Dennis Keating is Chair and Associate Dean of the Department of Urban Studies at the Levin College of Urban Affairs at Cleveland State University. He received his B.A. from Loyola College (Baltimore), his MCP and Ph.D. in City and Regional Planning from the University of California, Berkeley and J.D. from the University of Pennsylvania. His teaching and research interests include housing, neighborhood development, urban policy and land use law. In his latest publication, a co-authored chapter appears in "A Right to Housing" (Temple University Press, 2006).
Community Benefits Agreements
Brad Lander directs the Pratt Center for Community Development, which works for a more just, equitable, and sustainable city for all New Yorkers by empowering communities to plan and realize their futures. During Brad's tenure, the Pratt Center has helped to shape a new inclusionary zoning policy to create affordable housing in NYC, to protect the tenure of public housing residents in Staten Island, and to create a new dialogue and strategies for how growth can be made to work for New York's low and moderate income communities. Brad also teaches affordable housing, real estate development, and community planning at Pratt.
Before coming to Pratt in 2003, Brad served for a decade as executive director of the Fifth Avenue Committee, a community-based organization in Brooklyn that develops and manages affordable housing; creates economic opportunities through workforce development, job creation, and adult education; and organizes tenants and workers to fight for a better community. Brad's work at Fifth Avenue Committee was recognized with awards from the Ford Foundation, Fannie Mae Foundation, and New York Magazine. He holds a masters in City and Regional Planning from Pratt, a masters in Social Anthropology from the University College London, and a bachelor of arts from the University of Chicago. Brad lives in Brooklyn with his wife, Meg Barnette, and their children, Marek and Rosa.
Laura Wolf-Powers is the Chairperson of Pratt Institute’s Graduate Center for Planning and the Environment, overseeing masters degree programs in city and regional planning, environmental planning and historic preservation.
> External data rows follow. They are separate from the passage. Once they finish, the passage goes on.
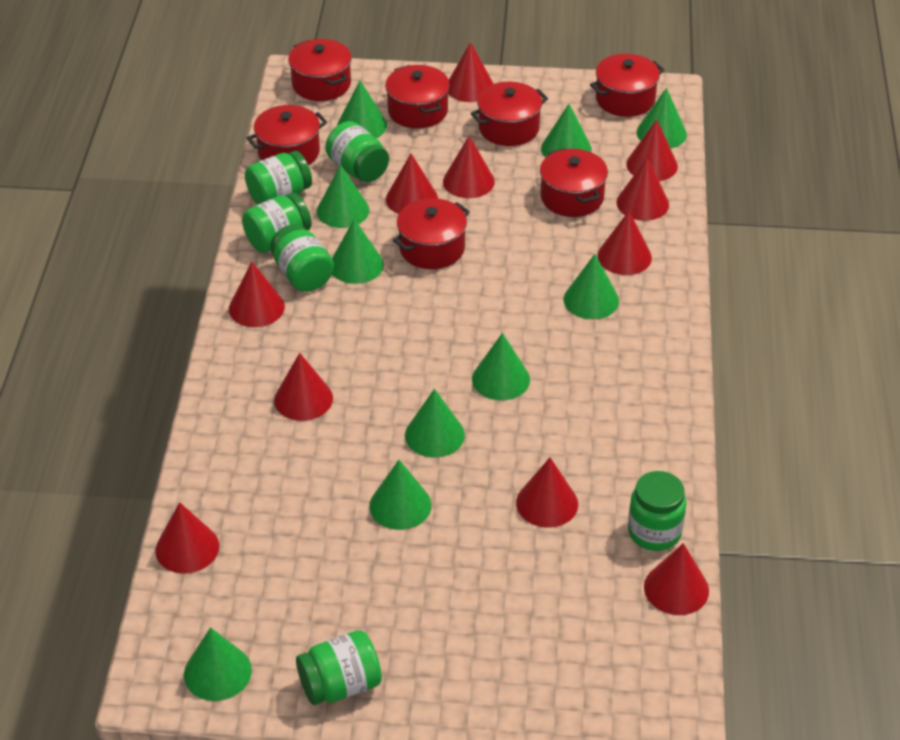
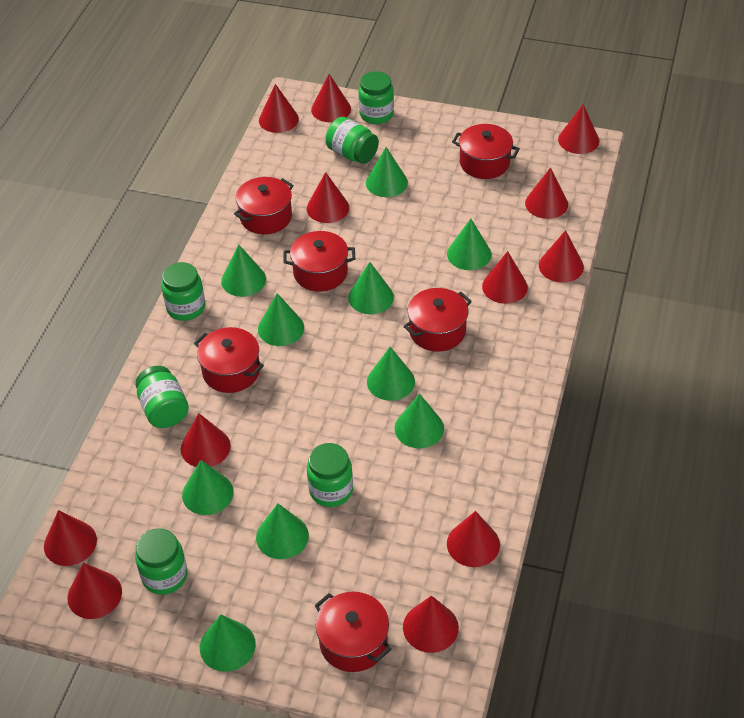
red cone: [155,502,219,574] [229,262,285,327] [274,353,333,421] [386,154,438,214] [443,136,495,198] [448,42,493,102] [516,458,578,528] [598,211,652,275] [617,157,669,221] [626,120,678,181] [644,543,709,615] = 11 -> [44,510,97,566] [67,563,122,619] [181,413,231,467] [259,84,299,133] [307,172,349,223] [311,74,351,122] [403,596,459,653] [447,511,500,567] [482,251,528,304] [525,168,568,219] [539,230,584,283] [558,104,599,154] = 12
red pot: [247,105,327,165] [288,39,352,101] [385,65,450,129] [393,198,470,269] [471,82,548,146] [540,148,608,217] [590,54,664,117] = 7 -> [194,327,264,393] [234,177,294,234] [283,231,355,291] [314,592,391,672] [403,288,472,352] [452,124,520,179] = 6

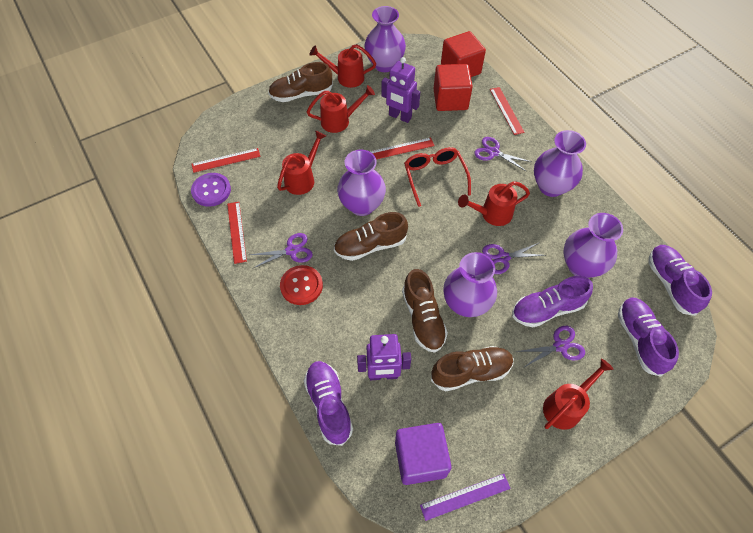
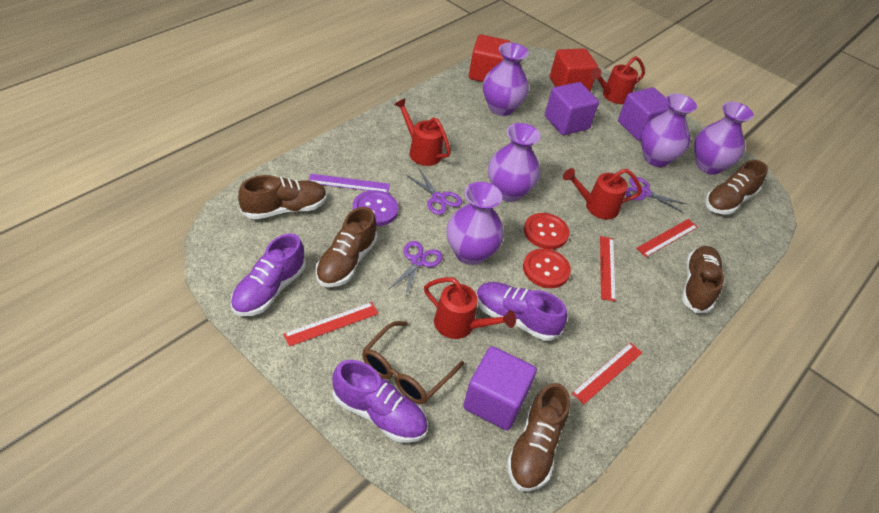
brown glasses: none = 0 -> [362,321,464,404] = 1
brown shoe: [268,62,333,102] [334,212,408,261] [402,269,448,352] [431,346,514,391] = 4 -> [238,175,327,219] [315,207,377,287] [507,383,570,492] [682,246,724,313] [705,160,768,215] = 5
purple cube: [395,423,452,485] = 1 -> [463,346,537,430] [545,82,599,135] [618,87,669,140] = 3
purple robot: [357,334,411,380] [381,57,420,123] = 2 -> none = 0
purple scissors: [250,233,313,268] [474,137,532,171] [482,242,545,274] [516,326,585,368] = 4 -> [388,241,443,298] [406,169,462,215] [625,177,686,213] = 3
purple shoe: [304,361,353,446] [512,276,593,327] [618,298,679,377] [648,245,712,316] = 4 -> [231,234,306,316] [332,360,428,443] [476,282,567,341] = 3
red button: [280,265,323,305] = 1 -> [523,249,571,288] [524,213,569,249] = 2
red glasses: [404,147,471,207] = 1 -> none = 0
red watering can: [277,130,326,195] [307,85,375,133] [309,44,376,88] [458,181,530,226] [543,358,614,430] = 5 -> [394,98,451,166] [424,277,516,339] [563,168,642,219] [590,56,645,104] = 4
Her research and publications focus on urban labor markets, job-centered economic development, and the politics of urban redevelopment. She works actively with the Pratt Center for Community Development, the New York City Employment and Training Coalition, and other organizations on economic development and land use policy initiatives. She holds a PhD in urban planning and policy from Rutgers University.
Robin Kniech is an attorney and serves as the Program Director for the Front Range Economic Strategy Center in Denver, Colorado. She coordinates FRESC’s Campaign for Responsible Development (CRD), and works to implement agreements and policies for equity and sustainability in subsidized developments. Her expertise includes maximizing affordable housing and good jobs at publicly supported redevelopments, local hiring, workforce development in the construction industry, and public policy.